*Исходный текст*
.....
Это далеко не безгрешно, с точки зрения людей, которых бросает в краску нагота мраморных статуй, и, разумеется, это — чтение не для институток. Но это здоровый и трезвый культ тела и красоты, — то, что составляет право и обязанность искусства. И эта молодая, бурная страсть выписана автором в нежных и чистых тонах. Выделенный из романа, этот эпизод мог бы быть самостоятельною, красивою поэмою молодой земной любви.

Если в чем можно упрекнуть Сологуба, — это в некотором несоответствии его женского типа обычному типу провинциальной барышни. Что-то столичное, утонченно-грешное, слишком интеллигентное чувствуется в героине этого эпизода. И обилие духов не гармонирует с ее скромным материальным положением. И ее разъяснения значения ароматов, где ее речь почти переходит в ритмическую, — уместнее в утонченной декадентской гостиной Петербурга, чем в скромной комнатке провинциального домика.

 

VII

 

С истинным чутьем художника Сологуб не показал нам в своей книге ни одного любовного увлечения Передонова.
.....
*Извлечённые записи*
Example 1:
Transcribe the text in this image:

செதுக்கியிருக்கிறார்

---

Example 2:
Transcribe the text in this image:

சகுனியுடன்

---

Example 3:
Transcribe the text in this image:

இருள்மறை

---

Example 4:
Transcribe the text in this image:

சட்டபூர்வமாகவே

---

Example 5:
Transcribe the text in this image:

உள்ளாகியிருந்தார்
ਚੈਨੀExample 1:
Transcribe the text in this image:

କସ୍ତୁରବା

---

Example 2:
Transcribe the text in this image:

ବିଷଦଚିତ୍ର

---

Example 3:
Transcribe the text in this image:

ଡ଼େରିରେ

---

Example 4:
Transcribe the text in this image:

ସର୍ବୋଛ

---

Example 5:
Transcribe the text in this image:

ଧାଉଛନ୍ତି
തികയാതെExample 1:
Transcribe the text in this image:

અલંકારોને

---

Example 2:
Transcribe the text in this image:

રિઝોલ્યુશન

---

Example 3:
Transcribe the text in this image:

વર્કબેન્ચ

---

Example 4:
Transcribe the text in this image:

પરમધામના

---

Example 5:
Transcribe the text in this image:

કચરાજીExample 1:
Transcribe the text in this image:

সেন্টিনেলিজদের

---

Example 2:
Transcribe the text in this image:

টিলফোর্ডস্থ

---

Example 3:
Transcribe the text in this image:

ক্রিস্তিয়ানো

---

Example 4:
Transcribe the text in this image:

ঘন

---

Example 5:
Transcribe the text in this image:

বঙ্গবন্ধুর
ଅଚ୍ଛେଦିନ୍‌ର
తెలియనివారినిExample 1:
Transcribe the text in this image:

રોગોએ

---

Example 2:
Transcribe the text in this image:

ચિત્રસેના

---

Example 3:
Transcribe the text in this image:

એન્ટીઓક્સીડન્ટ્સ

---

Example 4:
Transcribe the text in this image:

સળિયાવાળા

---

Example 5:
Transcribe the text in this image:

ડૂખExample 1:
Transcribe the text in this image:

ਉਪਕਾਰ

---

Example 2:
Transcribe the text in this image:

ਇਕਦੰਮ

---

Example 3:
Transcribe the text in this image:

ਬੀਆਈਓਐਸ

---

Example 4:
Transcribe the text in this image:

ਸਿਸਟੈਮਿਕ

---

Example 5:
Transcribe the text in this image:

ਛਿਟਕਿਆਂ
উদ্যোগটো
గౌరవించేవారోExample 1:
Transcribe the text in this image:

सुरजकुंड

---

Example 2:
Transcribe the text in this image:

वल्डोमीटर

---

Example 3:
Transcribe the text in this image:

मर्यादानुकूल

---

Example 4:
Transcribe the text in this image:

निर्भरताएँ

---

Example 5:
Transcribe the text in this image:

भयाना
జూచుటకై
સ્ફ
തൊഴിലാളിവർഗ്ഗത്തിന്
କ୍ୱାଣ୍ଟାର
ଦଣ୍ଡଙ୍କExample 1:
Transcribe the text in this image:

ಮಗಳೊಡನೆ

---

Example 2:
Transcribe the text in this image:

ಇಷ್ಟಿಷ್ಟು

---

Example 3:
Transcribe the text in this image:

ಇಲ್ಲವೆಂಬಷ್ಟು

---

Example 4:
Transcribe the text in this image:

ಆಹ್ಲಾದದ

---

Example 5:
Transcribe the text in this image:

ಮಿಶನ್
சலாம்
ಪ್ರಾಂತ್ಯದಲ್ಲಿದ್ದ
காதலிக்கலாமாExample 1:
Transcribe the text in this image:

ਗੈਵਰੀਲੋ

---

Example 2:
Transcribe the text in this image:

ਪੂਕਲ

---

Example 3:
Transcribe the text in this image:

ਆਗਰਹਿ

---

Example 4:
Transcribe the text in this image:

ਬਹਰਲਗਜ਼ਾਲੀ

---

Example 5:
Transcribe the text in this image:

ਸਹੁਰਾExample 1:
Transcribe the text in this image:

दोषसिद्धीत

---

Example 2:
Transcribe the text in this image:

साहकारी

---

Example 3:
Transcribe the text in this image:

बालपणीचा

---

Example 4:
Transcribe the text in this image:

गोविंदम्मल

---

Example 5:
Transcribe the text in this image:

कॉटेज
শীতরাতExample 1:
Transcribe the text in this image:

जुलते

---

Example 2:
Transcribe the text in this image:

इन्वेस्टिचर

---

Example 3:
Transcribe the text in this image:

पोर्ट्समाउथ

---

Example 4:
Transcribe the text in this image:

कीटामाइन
.....
*Об упражнении*
Перепишите отрывок о романе Сологуба начиная со слов «Если в чем можно» вплоть до слов «комнатке провинциального домика.» включительно, заменив «Петербурга» на «Москвы».

*Результат задания*
Если в чем можно упрекнуть Сологуба, — это в некотором несоответствии его женского типа обычному типу провинциальной барышни. Что-то столичное, утонченно-грешное, слишком интеллигентное чувствуется в героине этого эпизода. И обилие духов не гармонирует с ее скромным материальным положением. И ее разъяснения значения ароматов, где ее речь почти переходит в ритмическую, — уместнее в утонченной декадентской гостиной Москвы, чем в скромной комнатке провинциального домика.